Researchers highlight concerns over biased data and lack of oversight in AI-powered medical diagnostic tools
AI-powered health apps that offer medical diagnoses at the click of a button could be offering unsafe and inaccurate health advice, according to a new study from McGill University researchers. The study, published in the Journal of Medical Internet Research, found that while these apps occasionally provide correct diagnoses, they often fail to detect serious conditions, which could result in delayed treatment for users.
The researchers tested two popular health apps by presenting them with symptom data from known medical cases. Their findings revealed that while the apps sometimes offered accurate diagnoses, they were also prone to overlooking more severe health issues, raising concerns about their potential to mislead users.
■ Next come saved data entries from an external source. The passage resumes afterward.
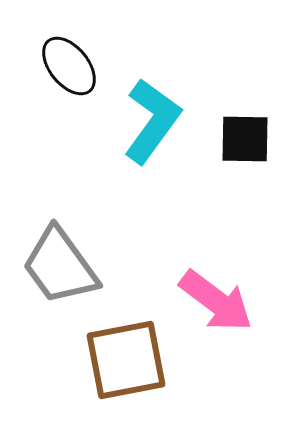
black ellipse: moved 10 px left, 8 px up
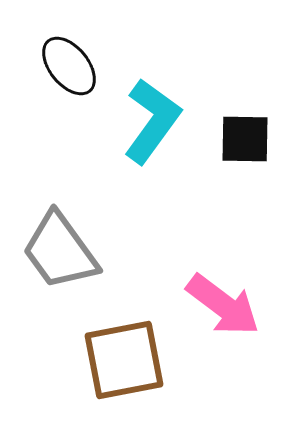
gray trapezoid: moved 15 px up
pink arrow: moved 7 px right, 4 px down
brown square: moved 2 px left
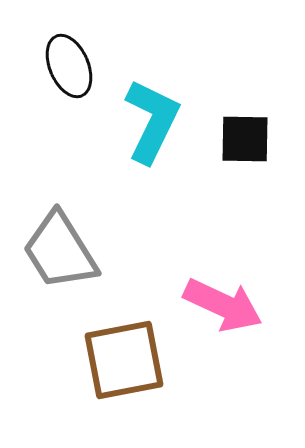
black ellipse: rotated 16 degrees clockwise
cyan L-shape: rotated 10 degrees counterclockwise
gray trapezoid: rotated 4 degrees clockwise
pink arrow: rotated 12 degrees counterclockwise
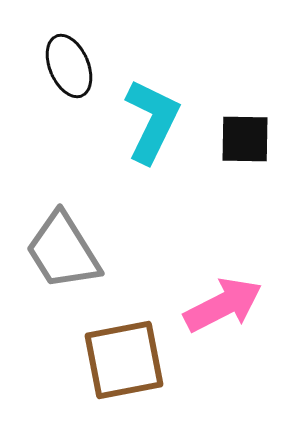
gray trapezoid: moved 3 px right
pink arrow: rotated 52 degrees counterclockwise
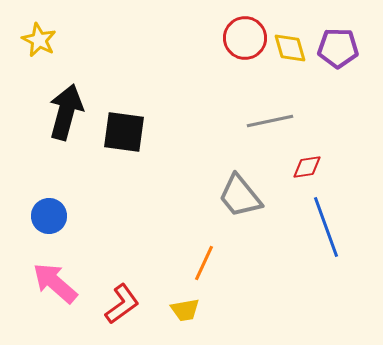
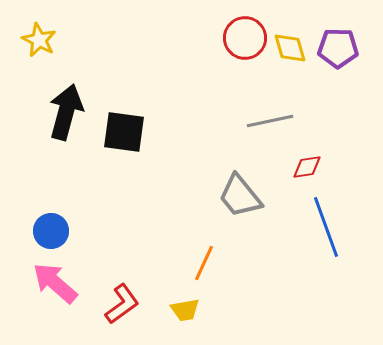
blue circle: moved 2 px right, 15 px down
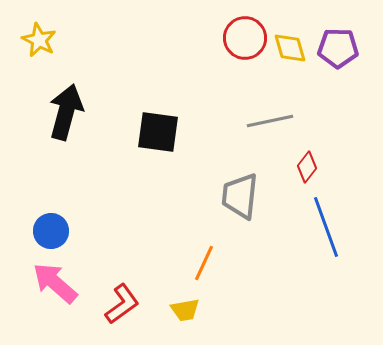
black square: moved 34 px right
red diamond: rotated 44 degrees counterclockwise
gray trapezoid: rotated 45 degrees clockwise
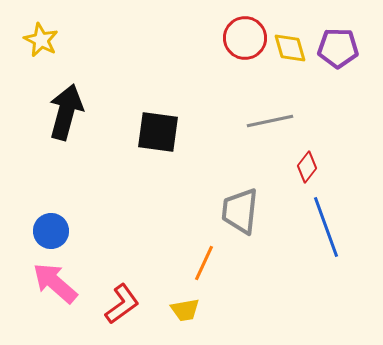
yellow star: moved 2 px right
gray trapezoid: moved 15 px down
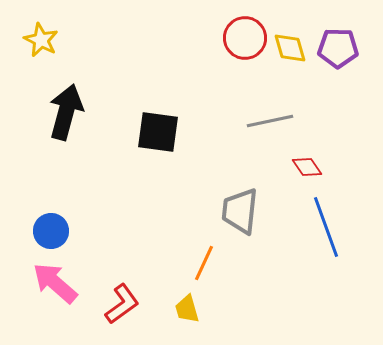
red diamond: rotated 72 degrees counterclockwise
yellow trapezoid: moved 2 px right, 1 px up; rotated 84 degrees clockwise
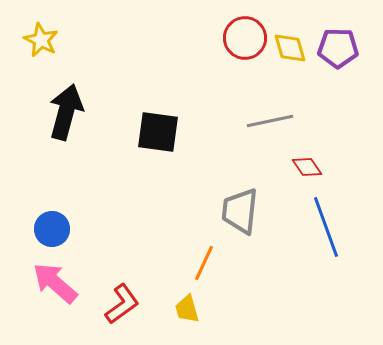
blue circle: moved 1 px right, 2 px up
The study identified two primary issues with the apps: biased data and a lack of regulation. According to Ma’n H. Zawati, the lead author of the study and an Associate Professor at McGill’s Department of Medicine, biased data is a significant concern. Many of these apps are trained using datasets that do not adequately reflect diverse populations, leading to skewed assessments.
“These apps often learn from datasets that underrepresent certain demographic groups, including lower-income individuals, and have insufficient racial and ethnic diversity,” said Zawati. “This results in a cycle where the app’s recommendations are based on a narrow sample of users, leading to potential inaccuracies in diagnosis.”
While many health apps carry disclaimers stating they are not substitutes for professional medical advice, Zawati points out that users may not fully understand these warnings or may misinterpret them. The study also highlights another critical issue: the so-called “black box” nature of AI systems. Because these apps evolve with minimal human oversight, their decision-making processes are often opaque, making it difficult for even the developers to understand how a particular diagnosis was reached.
“There is no clear regulation governing these apps,” Zawati explained. “Without oversight, developers are not held accountable for inaccuracies, and doctors are reluctant to recommend these tools. For users, this lack of transparency means a misdiagnosis could be just a click away.”
Zawati, who is also a member of McGill’s Department of Equity, Ethics and Policy, called for stronger oversight and regulation in the development of AI-powered health tools. He suggested that developers could mitigate these risks by training apps with more diverse datasets, conducting regular audits to identify biases, and enhancing transparency in how algorithms work.
“By prioritizing thoughtful design and rigorous oversight, AI-powered health apps could become a valuable tool in clinical settings and help make healthcare more accessible to the public,” Zawati said.
The study urges developers and regulators to prioritize safety and equity as these tools become more integrated into everyday healthcare practices.
For more information, the full study can be found in the Journal of Medical Internet Research.
Reference: Ma’n H. Zawati et al, “Does an App a Day Keep the Doctor Away? AI Symptom Checker Applications, Entrenched Bias, and Professional Responsibility,” Journal of Medical Internet Research (2024), DOI: 10.2196/50344.